A recent Oxfam survey of 17 earthquake-hit villages found that virtually all those who were living in tents lacked adequate protection against winter weather. Oxfam believes up to 60,000 people could be forced to move from their mountain villages because of harsh winter conditions and would need accommodation in camps. Thousands of others in remote rural areas also remain at risk because routes to access vital supplies of food, fuel and medicine are often blocked by winter snow and landslides.
"With snow already falling, this winter seems to have arrived early. Besides materials that will strengthen their homes against the harsh conditions, people in temporary shelter in rural and mountain areas need sustained access to safe heating and other essential items," says Andrew Hewett, Executive Director of Oxfam Australia...

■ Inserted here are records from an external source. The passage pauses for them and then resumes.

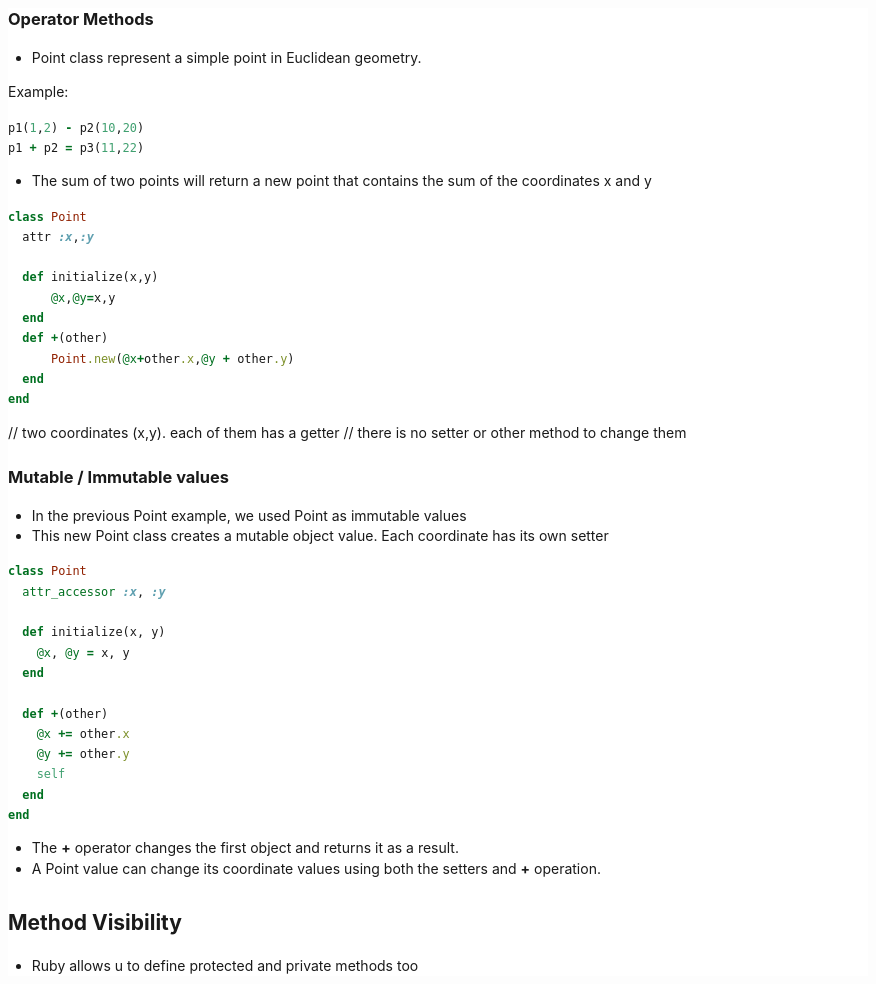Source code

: ### Operator Methods
- Point class represent a simple point in Euclidean geometry. 

Example:
```ruby
p1(1,2) - p2(10,20)
p1 + p2 = p3(11,22)
```

- The sum of two points will return a new point that contains the sum of the coordinates x and y

```ruby
class Point
  attr :x,:y
	
  def initialize(x,y)
	  @x,@y=x,y
  end
  def +(other)
	  Point.new(@x+other.x,@y + other.y)
  end
end
```

// two coordinates (x,y). each of them has a getter
// there is no setter or other method to change them

### Mutable / Immutable values
- In the previous Point example, we used Point as immutable values
- This new Point class creates a mutable object value. Each coordinate has its own setter

```ruby
class Point
  attr_accessor :x, :y
  
  def initialize(x, y)
    @x, @y = x, y
  end

  def +(other)
    @x += other.x
    @y += other.y
    self
  end
end

```

- The **+** operator changes the first object and returns it as a result. 
- A Point value can change its coordinate values using both the setters and **+** operation.


## Method Visibility
- Ruby allows u to define protected and private methods too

If you have made it this far through the (some what discouraging) news of the day, you deserve pictures of boobies. Yet even the boobies are threatened, by breast cancer... but if you donate $50 to the Fifth Annual Blogger Boobie-Thon, you get to look at lots and lots of uncensored, user submitted images of blogger's breasts. Otherwise, you can get a free peek at hundreds of the lovely orbs, but the nipples are covered (by bras, hands, and $50 dollar bills), to protect the nipple-fearing eyes of the Republicans, members of the party of Congressman-Pageboy love. I'll eventually do a post on Mark Foley and the ridiculousness of the strategy of restricting Myspace.com (and other social networking sites) in fedrally-funded libraries and schools, while still letting Foley have access to minor children in the Congressional page program after red flags about his behavior had been raised.